* _EXERCISE PASSAGE_
--- START ---

Remember way up thread when I was being harangued for claiming there are still significant errors in the global warming climate models?

Here's just one good bit of evidence as to why the climate models are off:

Researchers say that the world has seriously underestimated the amount of heat soaked up by our oceans over the past 25 years. Their study suggests that the seas have absorbed 60% more than previously thought.

Taking a single, recently published, study as evidence that decades of work by hundreds of people all over the world has been wrong seldom ends well. Though it doesn't usually fall apart THIS quickly...

Scientists acknowledge key errors in study of how fast the oceans are warming

For the record, observed warming has been within the margin of error projected by climate models created 30+ years ago. Ergo, there either haven't been any "huge errors" or they have somehow cancelled each other out. Given the improvements to climate models in the interim, which have primarily consisted of whittling down uncertainty ranges and incorporating more nuanced details rather than correcting major false assumptions, the former seems FAR more likely.

--- END ---

* _STORED DATA_
--- START ---

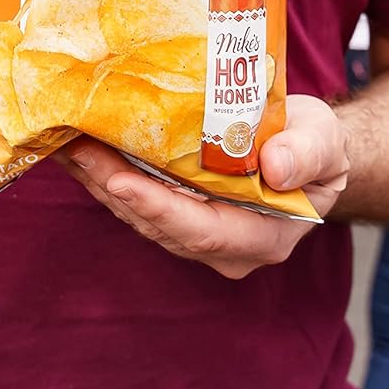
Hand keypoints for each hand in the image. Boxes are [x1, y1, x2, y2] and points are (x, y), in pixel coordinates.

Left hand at [56, 94, 348, 278]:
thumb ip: (307, 154)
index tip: (121, 182)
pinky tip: (76, 147)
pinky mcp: (174, 212)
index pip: (203, 231)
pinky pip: (133, 198)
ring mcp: (194, 233)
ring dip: (99, 179)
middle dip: (113, 187)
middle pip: (158, 224)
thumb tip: (277, 166)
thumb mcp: (323, 142)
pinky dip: (104, 172)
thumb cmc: (313, 143)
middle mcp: (222, 246)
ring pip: (137, 213)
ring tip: (64, 142)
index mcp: (262, 237)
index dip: (159, 209)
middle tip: (76, 150)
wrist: (301, 145)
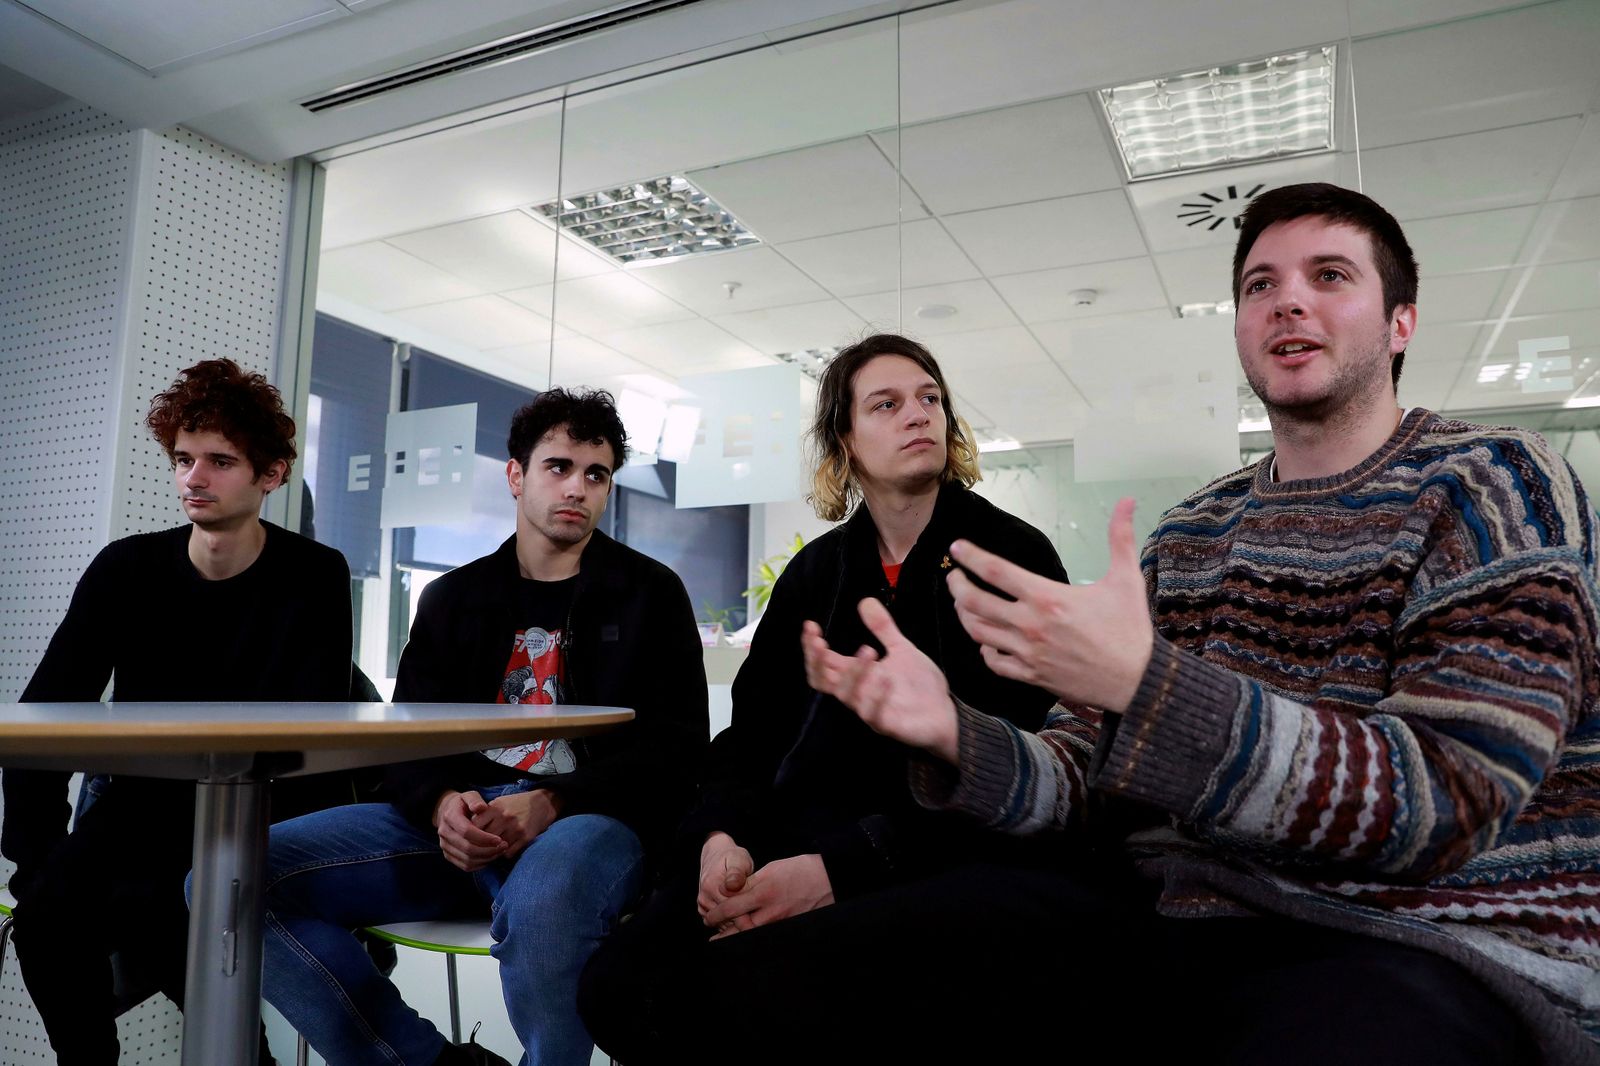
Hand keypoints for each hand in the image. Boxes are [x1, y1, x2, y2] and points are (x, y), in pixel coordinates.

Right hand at [433, 790, 507, 871]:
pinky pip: (465, 866)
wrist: (447, 812)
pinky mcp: (448, 855)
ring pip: (467, 859)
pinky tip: (491, 857)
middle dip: (488, 850)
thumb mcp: (469, 796)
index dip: (484, 837)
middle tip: (504, 846)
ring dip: (486, 858)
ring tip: (500, 852)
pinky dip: (480, 865)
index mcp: (450, 817)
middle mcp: (445, 833)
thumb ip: (475, 800)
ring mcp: (445, 846)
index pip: (467, 831)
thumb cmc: (463, 804)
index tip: (499, 839)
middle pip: (467, 848)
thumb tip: (480, 807)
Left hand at [470, 789, 561, 859]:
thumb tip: (468, 829)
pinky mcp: (525, 838)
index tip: (470, 837)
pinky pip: (508, 853)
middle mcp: (505, 818)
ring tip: (490, 850)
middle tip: (478, 848)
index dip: (470, 834)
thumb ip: (484, 814)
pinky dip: (503, 854)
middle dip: (480, 844)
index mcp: (496, 807)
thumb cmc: (516, 804)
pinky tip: (503, 850)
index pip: (475, 826)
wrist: (542, 804)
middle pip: (484, 838)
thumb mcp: (499, 803)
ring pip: (495, 848)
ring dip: (491, 851)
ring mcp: (516, 828)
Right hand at [697, 831, 754, 924]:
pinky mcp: (703, 908)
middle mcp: (704, 896)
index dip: (746, 914)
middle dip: (742, 920)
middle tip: (756, 914)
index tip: (757, 913)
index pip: (731, 910)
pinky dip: (728, 921)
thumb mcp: (739, 859)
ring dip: (735, 922)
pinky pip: (717, 922)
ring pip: (722, 923)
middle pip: (726, 919)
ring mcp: (703, 903)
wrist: (716, 855)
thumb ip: (737, 873)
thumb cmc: (731, 857)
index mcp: (712, 884)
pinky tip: (739, 914)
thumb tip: (732, 885)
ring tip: (748, 912)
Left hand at [703, 854, 833, 938]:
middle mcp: (770, 910)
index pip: (731, 907)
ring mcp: (781, 921)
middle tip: (713, 936)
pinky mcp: (789, 927)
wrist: (828, 879)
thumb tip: (733, 891)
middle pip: (739, 927)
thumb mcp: (771, 868)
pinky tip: (750, 937)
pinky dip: (755, 937)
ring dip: (737, 938)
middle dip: (723, 932)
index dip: (716, 914)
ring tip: (723, 941)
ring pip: (752, 934)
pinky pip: (767, 935)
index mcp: (763, 891)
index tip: (708, 917)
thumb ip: (751, 882)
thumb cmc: (799, 869)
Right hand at [802, 602, 958, 763]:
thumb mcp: (901, 649)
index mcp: (858, 674)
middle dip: (816, 661)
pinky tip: (886, 679)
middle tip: (820, 642)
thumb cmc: (919, 685)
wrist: (944, 713)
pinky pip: (872, 714)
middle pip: (822, 681)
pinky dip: (875, 696)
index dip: (812, 646)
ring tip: (869, 650)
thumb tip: (866, 601)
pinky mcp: (887, 724)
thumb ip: (883, 628)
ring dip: (854, 672)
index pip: (824, 662)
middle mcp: (858, 692)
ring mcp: (870, 710)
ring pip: (846, 694)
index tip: (811, 625)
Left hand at [948, 497, 1152, 711]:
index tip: (956, 548)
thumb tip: (1128, 501)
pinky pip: (994, 662)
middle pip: (974, 602)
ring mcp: (1028, 652)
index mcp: (1047, 597)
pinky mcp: (1032, 676)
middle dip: (956, 585)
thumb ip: (1120, 537)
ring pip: (978, 633)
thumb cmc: (1131, 629)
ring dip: (965, 615)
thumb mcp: (1126, 578)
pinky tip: (987, 641)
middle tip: (953, 576)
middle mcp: (1031, 624)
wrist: (1138, 680)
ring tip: (963, 604)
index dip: (970, 556)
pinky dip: (985, 649)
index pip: (995, 571)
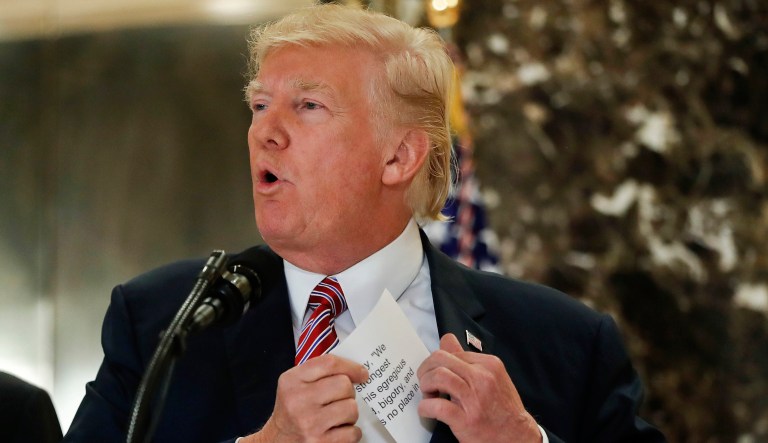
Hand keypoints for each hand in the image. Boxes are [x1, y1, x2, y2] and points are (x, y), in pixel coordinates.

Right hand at [243, 354, 368, 442]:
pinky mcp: (320, 442)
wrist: (276, 441)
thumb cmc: (291, 410)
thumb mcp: (294, 384)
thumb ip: (318, 372)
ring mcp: (310, 423)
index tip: (362, 373)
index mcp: (292, 381)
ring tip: (339, 416)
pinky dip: (351, 432)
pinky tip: (339, 430)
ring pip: (351, 408)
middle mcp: (299, 400)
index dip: (351, 366)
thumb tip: (353, 370)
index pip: (329, 363)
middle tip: (341, 399)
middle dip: (349, 392)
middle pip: (344, 385)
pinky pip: (352, 432)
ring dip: (350, 413)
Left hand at [417, 334, 540, 442]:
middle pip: (441, 359)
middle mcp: (482, 378)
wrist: (517, 436)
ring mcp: (474, 398)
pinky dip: (425, 407)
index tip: (434, 372)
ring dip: (425, 385)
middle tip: (425, 382)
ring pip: (438, 377)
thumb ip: (467, 359)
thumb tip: (447, 339)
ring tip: (428, 395)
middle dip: (426, 370)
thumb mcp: (491, 377)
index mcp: (488, 364)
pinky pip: (437, 406)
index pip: (451, 352)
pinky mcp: (466, 419)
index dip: (436, 362)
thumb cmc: (503, 408)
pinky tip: (427, 411)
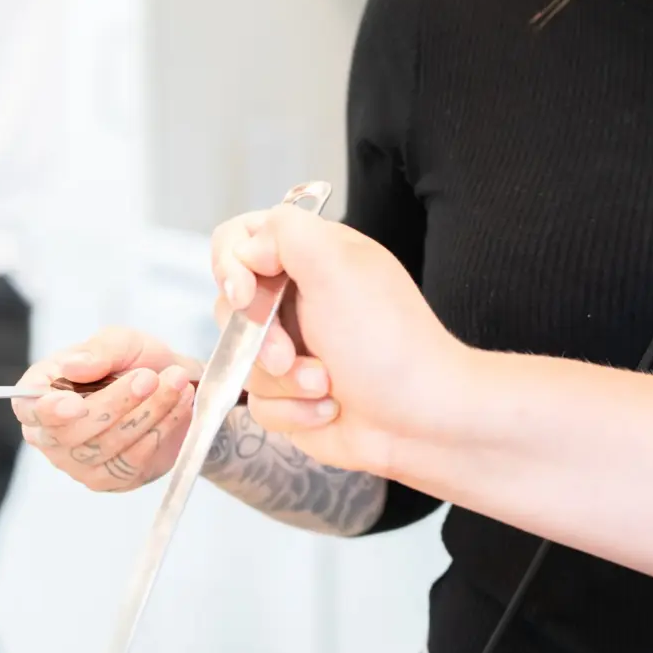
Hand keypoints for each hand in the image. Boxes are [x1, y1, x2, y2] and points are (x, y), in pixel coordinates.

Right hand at [14, 329, 198, 490]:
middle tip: (149, 378)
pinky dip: (159, 430)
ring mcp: (80, 463)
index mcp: (41, 394)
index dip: (49, 411)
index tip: (76, 403)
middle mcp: (52, 434)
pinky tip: (178, 406)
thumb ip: (98, 351)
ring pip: (105, 448)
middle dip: (115, 404)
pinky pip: (132, 462)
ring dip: (145, 414)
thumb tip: (73, 367)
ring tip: (174, 383)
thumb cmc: (135, 362)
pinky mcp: (113, 479)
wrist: (174, 384)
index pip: (30, 409)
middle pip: (70, 434)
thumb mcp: (121, 342)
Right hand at [211, 202, 468, 478]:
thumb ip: (285, 233)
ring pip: (242, 360)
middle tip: (289, 354)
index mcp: (313, 257)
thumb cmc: (387, 341)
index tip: (244, 293)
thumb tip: (247, 249)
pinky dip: (292, 410)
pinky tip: (330, 409)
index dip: (231, 266)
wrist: (422, 419)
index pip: (241, 241)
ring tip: (325, 385)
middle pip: (232, 306)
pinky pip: (260, 403)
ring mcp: (294, 350)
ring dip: (283, 379)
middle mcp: (300, 299)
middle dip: (260, 337)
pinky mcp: (291, 396)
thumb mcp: (337, 265)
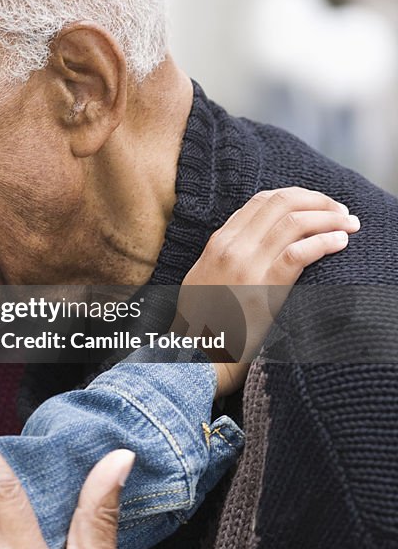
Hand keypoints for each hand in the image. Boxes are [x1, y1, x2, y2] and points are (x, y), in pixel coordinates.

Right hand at [178, 187, 357, 395]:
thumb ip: (226, 252)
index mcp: (219, 242)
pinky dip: (324, 242)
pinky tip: (340, 243)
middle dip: (318, 201)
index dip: (295, 197)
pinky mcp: (265, 287)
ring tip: (350, 225)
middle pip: (281, 203)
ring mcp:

--- END ---

* _TO DO_
Copy the part of the climate-model post that runs from "Researchers say that" up to and including "apart THIS quickly...".

* _ANSWER TO THIS TASK_
Researchers say that the world has seriously underestimated the amount of heat soaked up by our oceans over the past 25 years. Their study suggests that the seas have absorbed 60% more than previously thought.

Taking a single, recently published, study as evidence that decades of work by hundreds of people all over the world has been wrong seldom ends well. Though it doesn't usually fall apart THIS quickly...